Partition as a political event was divisive. In her teaching and writing, Papiya emphasised the need to study it in an ‘undivided’ way, to look at its qualitative and affective aspects across countries and continents. She did major work on Partition and Bihar, Muslims who migrated, those who became refugees, those who were stranded or occupied in-between places, the wrenches of migration and the hardening of ideologies, and the futures that were sought but never achieved. She shows how Partition created fissures in the patriarchal politics of ‘community.’ Further, her work on Bihari (Indian and Pakistani) migrants in the UK and USA connects Partition to the enlargement of the South Asian diaspora, and calls into question the very idea of the nation and belonging after 1947. The field she shaped thus took in Bihar, India, the subcontinent and its diaspora.

Several aspects of Papiya’s work engage with Gender and Cultural Studies. Among these are the centrality of representation as a material force in the historical dialectic: the way representations of women, masculinity, Muslims and low-castes textured or even structured political movements; the way stereotypes of the disprivileged were made and their significance in assembling a history from ‘below’. Her intense interest in archived and orally circulating notions of the past goes beyond the closures of conventional periodisation (she often asked if modern Indian history stopped at 1947), and sees them as a palpable force in the lives of contemporary Backward and Dalit Muslims as well as Bihari diaspora. She set out to understand the embodied relationships of class, caste, religion, gender and reconfigured patriarchies, and in the past few years had begun to work on the circulation of Popular Culture such as Sufi compositions, Bhojpuri cinema and songs. Her work incorporates Gender and Cultural Studies but not in a superficial way. Her scholarship partakes of a profound inter-disciplinarity but remains based on meticulous archival research and sensitively interpreted interviews. It is the work of a historian with a vision accompanied with immense integrity, rigour, a grasp of complex social processes, an incisive insight and political commitment.

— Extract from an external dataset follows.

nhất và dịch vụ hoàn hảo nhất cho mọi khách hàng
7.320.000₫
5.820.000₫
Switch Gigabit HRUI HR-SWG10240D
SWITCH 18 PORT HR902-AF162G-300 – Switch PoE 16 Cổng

One of Papiya’s most important contributions was the nurturing of young historians (students, younger friends) both inside and outside the classroom. The generosity of her giving, the gifts of personal friendship, and a rich corpus of work are what she has left us with.

Papiya Ghosh did her Ph.D. from Delhi University on the civil disobedience movement in Bihar. She was Professor of History at Patna University and held several distinguished fellowships. She was ICCHR fellow at the Centre for Contemporary Studies, Nehru Memorial Museum and Library, New Delhi; fellow, Indian Institute of Advanced Study, Shimla; Rockefeller fellow, Institute of South Asian Culture, University of Chicago; fellow, Institute of Triangle South Asian Consortium, North Carolina State University; Visiting Professor, Jawaharlal Nehru University, New Delhi. She was also Advisor to the Asian Development Research Institute, Patna. She had published widely in anthologies and journals including Indian Economic and Social History Review, Indian Historical Review, Journal of Historical Studies, Social Scientist and Refugee Watch. Her most recent publication is Partition and South Asian Diaspora: extending the subcontinent (New Delhi: Taylor and Francis, 2006).

The Centre for Studies in Social Sciences has started the Papiya Ghosh Memorial Fund (donations can be sent to R-l Baishabghat-Patuli Township, Kolkata-700094). Several other institutions are planning activities and awards to honour Papiya Ghosh and keep her memory alive: the school, college and university in Patna where she had taught; Nehru Memorial Museum and Library, Delhi; and Oxford University, UK.